*Dataset entries*.
● ● ●

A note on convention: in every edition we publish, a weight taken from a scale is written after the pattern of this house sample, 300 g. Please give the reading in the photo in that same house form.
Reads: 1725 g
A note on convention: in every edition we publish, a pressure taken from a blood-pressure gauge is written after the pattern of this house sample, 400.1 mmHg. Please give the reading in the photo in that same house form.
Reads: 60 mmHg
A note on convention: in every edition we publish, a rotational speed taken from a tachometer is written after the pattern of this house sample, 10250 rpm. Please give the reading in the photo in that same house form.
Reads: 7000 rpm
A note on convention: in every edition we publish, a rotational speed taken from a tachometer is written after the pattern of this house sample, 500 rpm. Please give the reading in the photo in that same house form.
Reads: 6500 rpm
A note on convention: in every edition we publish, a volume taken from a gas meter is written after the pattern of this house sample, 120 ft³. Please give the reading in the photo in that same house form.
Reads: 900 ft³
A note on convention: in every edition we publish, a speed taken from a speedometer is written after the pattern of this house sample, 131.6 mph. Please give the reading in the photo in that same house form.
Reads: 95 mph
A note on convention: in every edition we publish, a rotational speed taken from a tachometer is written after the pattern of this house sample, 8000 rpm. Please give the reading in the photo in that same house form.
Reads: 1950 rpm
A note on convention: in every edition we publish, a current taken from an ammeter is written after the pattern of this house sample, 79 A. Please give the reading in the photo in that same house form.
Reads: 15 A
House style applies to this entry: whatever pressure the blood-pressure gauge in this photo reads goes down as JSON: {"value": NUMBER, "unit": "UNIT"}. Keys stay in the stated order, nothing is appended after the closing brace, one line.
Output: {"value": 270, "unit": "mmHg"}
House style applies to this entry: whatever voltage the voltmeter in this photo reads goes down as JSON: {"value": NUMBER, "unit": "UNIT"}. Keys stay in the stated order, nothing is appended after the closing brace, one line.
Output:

● ● ●

*What this task involves*. Copy every one of the items above word for word, without changing anything.

*Written solution*.
A note on convention: in every edition we publish, a weight taken from a scale is written after the pattern of this house sample, 300 g. Please give the reading in the photo in that same house form.
Reads: 1725 g
A note on convention: in every edition we publish, a pressure taken from a blood-pressure gauge is written after the pattern of this house sample, 400.1 mmHg. Please give the reading in the photo in that same house form.
Reads: 60 mmHg
A note on convention: in every edition we publish, a rotational speed taken from a tachometer is written after the pattern of this house sample, 10250 rpm. Please give the reading in the photo in that same house form.
Reads: 7000 rpm
A note on convention: in every edition we publish, a rotational speed taken from a tachometer is written after the pattern of this house sample, 500 rpm. Please give the reading in the photo in that same house form.
Reads: 6500 rpm
A note on convention: in every edition we publish, a volume taken from a gas meter is written after the pattern of this house sample, 120 ft³. Please give the reading in the photo in that same house form.
Reads: 900 ft³
A note on convention: in every edition we publish, a speed taken from a speedometer is written after the pattern of this house sample, 131.6 mph. Please give the reading in the photo in that same house form.
Reads: 95 mph
A note on convention: in every edition we publish, a rotational speed taken from a tachometer is written after the pattern of this house sample, 8000 rpm. Please give the reading in the photo in that same house form.
Reads: 1950 rpm
A note on convention: in every edition we publish, a current taken from an ammeter is written after the pattern of this house sample, 79 A. Please give the reading in the photo in that same house form.
Reads: 15 A
House style applies to this entry: whatever pressure the blood-pressure gauge in this photo reads goes down as JSON: {"value": NUMBER, "unit": "UNIT"}. Keys stay in the stated order, nothing is appended after the closing brace, one line.
Output: {"value": 270, "unit": "mmHg"}
House style applies to this entry: whatever voltage the voltmeter in this photo reads goes down as JSON: {"value": NUMBER, "unit": "UNIT"}. Keys stay in the stated order, nothing is appended after the closing brace, one line.
Output:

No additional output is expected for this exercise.